Although it was 10 years ago now.. I still remember the time I enlisted in the US Army. I still remember the excitement I felt about being a part of something. I remember the joy I felt that I would be living with a purpose and my life would be going somewhere.. Forget the fact that I just joined ministry, this was about me getting rid of this outspokenness I had, paying for college, getting in a new environment to minister to others in a very valuable effective way and fight for my country and be honorable.
This feeling did not last long, because pretty soon, I realized I had more boundaries than I had ever had in my entire life.. I thought my parents were big on boundaries, No, they weren’t compared to this, because I went in as a spoiled little brat and I got more things my way than I honestly thought at that time..
When I left for Forth Sill Oklahoma, from the time I got off that bus in the middle of no where my life would be changing. I was now no longer on my own schedule, I was not on my own time.. everything I did, everywhere I went was monitored by someone else who had bigger and better plans for me.. they controlled when I slept, when I ate, when I had free time, what i did.. They pretty much had complete control of my life. I mean I could control what I said to the other Privates and most of all what I said to my superiors.. For some reason they were not as hard on me as they were on the others, they rarely ever yelled at me.. it was the stress of it all.. Having to be on someone else’s watch just really drove me crazy, watching them “mistreat” the other privates really made me sad.. The PT’s early in the morning when I would have done anything to sleep in late.. I literally did not have a choice..I had to do what they told me to do, or else I would be not only getting myself in trouble, it was about everyone I was there with.. We were…”An Army of One” How attractive the sound in the beginning, but when you know if another private disobeyed or did not act accordingly you would be getting in trouble too because of them it made a world of difference..
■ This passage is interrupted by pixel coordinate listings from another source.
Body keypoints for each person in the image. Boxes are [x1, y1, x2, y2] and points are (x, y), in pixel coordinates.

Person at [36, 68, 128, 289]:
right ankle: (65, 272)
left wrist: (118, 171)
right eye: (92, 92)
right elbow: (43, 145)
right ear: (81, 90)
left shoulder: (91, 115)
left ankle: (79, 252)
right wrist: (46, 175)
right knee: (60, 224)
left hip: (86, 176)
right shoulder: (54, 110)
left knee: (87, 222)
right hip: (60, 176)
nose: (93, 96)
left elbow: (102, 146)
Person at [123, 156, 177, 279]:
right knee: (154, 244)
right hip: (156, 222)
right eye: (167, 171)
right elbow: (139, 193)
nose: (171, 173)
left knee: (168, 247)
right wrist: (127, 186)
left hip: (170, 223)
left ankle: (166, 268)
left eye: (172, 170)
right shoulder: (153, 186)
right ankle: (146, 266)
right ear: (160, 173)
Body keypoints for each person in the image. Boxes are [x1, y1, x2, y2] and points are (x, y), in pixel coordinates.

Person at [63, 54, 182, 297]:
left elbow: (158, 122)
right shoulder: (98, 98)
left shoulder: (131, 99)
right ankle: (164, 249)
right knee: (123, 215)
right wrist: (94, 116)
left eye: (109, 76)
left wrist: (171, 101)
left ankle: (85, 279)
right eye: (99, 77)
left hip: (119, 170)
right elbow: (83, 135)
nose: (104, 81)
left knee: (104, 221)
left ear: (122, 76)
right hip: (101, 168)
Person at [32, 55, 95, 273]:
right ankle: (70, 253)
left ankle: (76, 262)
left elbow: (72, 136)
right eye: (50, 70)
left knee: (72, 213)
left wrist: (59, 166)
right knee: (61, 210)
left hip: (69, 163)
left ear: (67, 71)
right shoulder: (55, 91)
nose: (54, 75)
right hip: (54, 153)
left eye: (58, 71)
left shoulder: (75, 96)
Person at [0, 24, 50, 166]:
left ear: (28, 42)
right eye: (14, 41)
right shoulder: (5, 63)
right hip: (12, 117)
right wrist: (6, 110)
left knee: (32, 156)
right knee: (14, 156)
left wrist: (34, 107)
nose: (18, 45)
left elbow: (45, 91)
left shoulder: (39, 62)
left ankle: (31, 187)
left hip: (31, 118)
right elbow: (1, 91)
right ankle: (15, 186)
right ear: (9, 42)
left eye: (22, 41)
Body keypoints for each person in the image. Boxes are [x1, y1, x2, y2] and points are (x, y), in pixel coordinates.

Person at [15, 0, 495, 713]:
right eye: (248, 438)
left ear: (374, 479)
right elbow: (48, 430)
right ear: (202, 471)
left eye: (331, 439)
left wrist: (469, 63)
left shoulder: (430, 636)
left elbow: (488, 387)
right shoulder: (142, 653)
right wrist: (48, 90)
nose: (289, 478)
Had I known then what I know now I know my life would be different. They had to teach me how to live a different lifestyle because if I went into combat the way I was when I walked off that bus and I had not been hardened by having someone yell at me who was of my own people.. then how would I ever be able to handle someone yelling at me in a mean way who was not of my people.. I would cave in because I would want them to leave me alone… right now..
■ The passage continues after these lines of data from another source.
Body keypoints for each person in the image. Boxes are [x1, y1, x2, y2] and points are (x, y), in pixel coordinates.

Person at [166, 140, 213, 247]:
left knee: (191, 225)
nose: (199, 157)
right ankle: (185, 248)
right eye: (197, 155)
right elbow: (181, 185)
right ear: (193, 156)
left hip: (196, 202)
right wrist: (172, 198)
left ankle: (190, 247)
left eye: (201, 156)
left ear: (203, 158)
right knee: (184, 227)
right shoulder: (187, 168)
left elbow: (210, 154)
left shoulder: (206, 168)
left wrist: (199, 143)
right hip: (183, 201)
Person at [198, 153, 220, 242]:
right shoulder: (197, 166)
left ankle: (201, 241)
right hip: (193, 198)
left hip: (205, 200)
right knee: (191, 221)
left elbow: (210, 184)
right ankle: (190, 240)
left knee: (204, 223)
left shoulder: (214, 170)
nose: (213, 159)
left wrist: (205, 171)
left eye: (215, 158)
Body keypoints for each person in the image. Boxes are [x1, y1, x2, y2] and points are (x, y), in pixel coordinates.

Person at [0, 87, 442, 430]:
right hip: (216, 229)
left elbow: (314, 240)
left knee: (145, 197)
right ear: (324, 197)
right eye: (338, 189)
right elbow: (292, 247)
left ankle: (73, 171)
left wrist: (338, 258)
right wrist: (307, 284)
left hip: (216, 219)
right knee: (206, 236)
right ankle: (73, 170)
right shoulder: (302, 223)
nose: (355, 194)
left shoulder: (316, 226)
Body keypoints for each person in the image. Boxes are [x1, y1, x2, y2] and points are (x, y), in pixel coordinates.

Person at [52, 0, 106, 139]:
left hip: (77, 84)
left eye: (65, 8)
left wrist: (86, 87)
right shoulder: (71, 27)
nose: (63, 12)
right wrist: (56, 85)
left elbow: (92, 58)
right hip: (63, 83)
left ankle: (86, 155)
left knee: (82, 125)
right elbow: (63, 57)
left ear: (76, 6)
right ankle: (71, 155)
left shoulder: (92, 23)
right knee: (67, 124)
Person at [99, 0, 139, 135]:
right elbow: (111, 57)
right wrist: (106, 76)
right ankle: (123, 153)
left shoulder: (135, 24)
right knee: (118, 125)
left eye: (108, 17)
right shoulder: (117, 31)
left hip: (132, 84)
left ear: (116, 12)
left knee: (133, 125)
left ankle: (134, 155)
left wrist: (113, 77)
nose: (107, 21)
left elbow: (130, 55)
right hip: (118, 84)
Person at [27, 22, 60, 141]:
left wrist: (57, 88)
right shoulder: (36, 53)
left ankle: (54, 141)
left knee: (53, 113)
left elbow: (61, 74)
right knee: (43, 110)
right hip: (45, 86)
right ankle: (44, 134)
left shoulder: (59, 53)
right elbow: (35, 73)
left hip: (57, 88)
I think this was definitely necessary at this stage in my life, 10 years later because I know the power in boundaries and following directions and doing something for someone else..
My little children… Sometimes I call them my little soldiers.. They are warriors.. It is my job to raise them up.. they are indeed very wet behind the ears, as a matter of fact they know nothing.. Absolutely NOTHING! I start from scratch with them, either I will teach them how to be affective when they get out there in the world through constant disciplining them.. or I can just let them run wild and make of their lives what they want. My parents were not military parents, what I mean by that is, for me growing up there was not a lot of structure.. There was not a lot of things that would cause me to have a lot of discipline to do things that are beneficial to the society.. but there were some.. However in my own right sometimes I wish I could be a military mom and I could have the military mindset as I’m listening to my husband.. Would it make a difference.. If I had become more disciplined, more mindful of the fact that when life is lived on a mission I don’t have to be in the military to know that I will have to deal with things in life and either they will overtake me or I will overcome them.. I am determined to overcome!